A judge at Oxford County Court ruled that Lucan's descendants must replant trees they felled on a narrow strip of land to which both sides lay claim.
After the decision to award the Fleming dynasty £7,000 in damages - leaving aside the matter of legal costs estimated at £120,000 - Lucan's cousin, Victor Bingham, 40, vowed to fight on. "Many people lose at county court level - the High Court is much more fair. We are planning to appeal," the publishing director from Henley-on-Thames, Oxfordshire, said. "There is nothing in the judgment that's beyond overturning. There is always the second bite at the cherry."
Over the past 18 months, the two families have been embroiled in a dispute over a strip of land beside the cottage where Ian Fleming is reputed to have dreamt up his first Bond novel, Casino Royale.

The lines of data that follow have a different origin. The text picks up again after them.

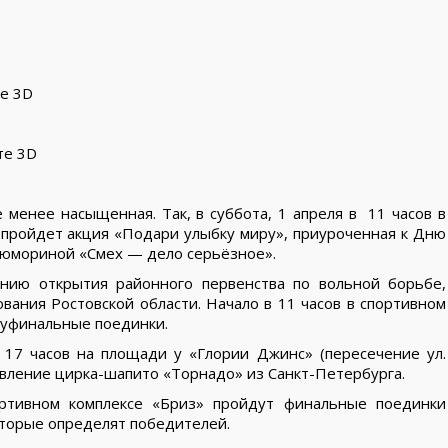
те 3D
те 3D
е менее насыщенная. Так, в суббота, 1 апреля в 11 часов в
 пройдет акция «Подари улыбку миру», приуроченная к Дню
я юмориной «Смех — дело серьёзное».
нию открытия районного первенства по вольной борьбе,
ания Ростовской области. Начало в 11 часов в спортивном
луфинальные поединки.
 17 часов на площади у «Глории Джинс» (пересечение ул.
авление цирка-шапито «Торнадо» из Санкт-Петербурга.
ортивном комплексе «Бриз» пройдут финальные поединки
оторые определят победителей.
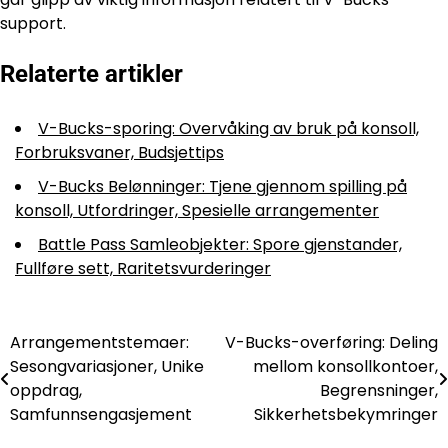
support.
Relaterte artikler
V-Bucks-sporing: Overvåking av bruk på konsoll,
Forbruksvaner, Budsjettips
V-Bucks Belønninger: Tjene gjennom spilling på
konsoll, Utfordringer, Spesielle arrangementer
Battle Pass Samleobjekter: Spore gjenstander,
Fullføre sett, Raritetsvurderinger
Arrangementstemaer:
V-Bucks-overføring: Deling
Post
Sesongvariasjoner, Unike
mellom konsollkontoer,
navigation
oppdrag,
Begrensninger,
Samfunnsengasjement
Sikkerhetsbekymringer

Kiln Cottage in Oxfordshire was bought in 1960 from the author's brother Peter by the family of Lord Lucan, who disappeared mysteriously in 1974.
The run-down, 17th-century cottage, inhabited most recently by Mr Bingham's aunt and co-defendant Rosemary Mackenzie, 63, borders the Nettlebed Estate, which the Flemings bought in the early 1900s.
However, relations between the neighbours have soured drastically of late.
At the centre of the grievance is a 5ft-wide strip of muddy grass running between the two properties.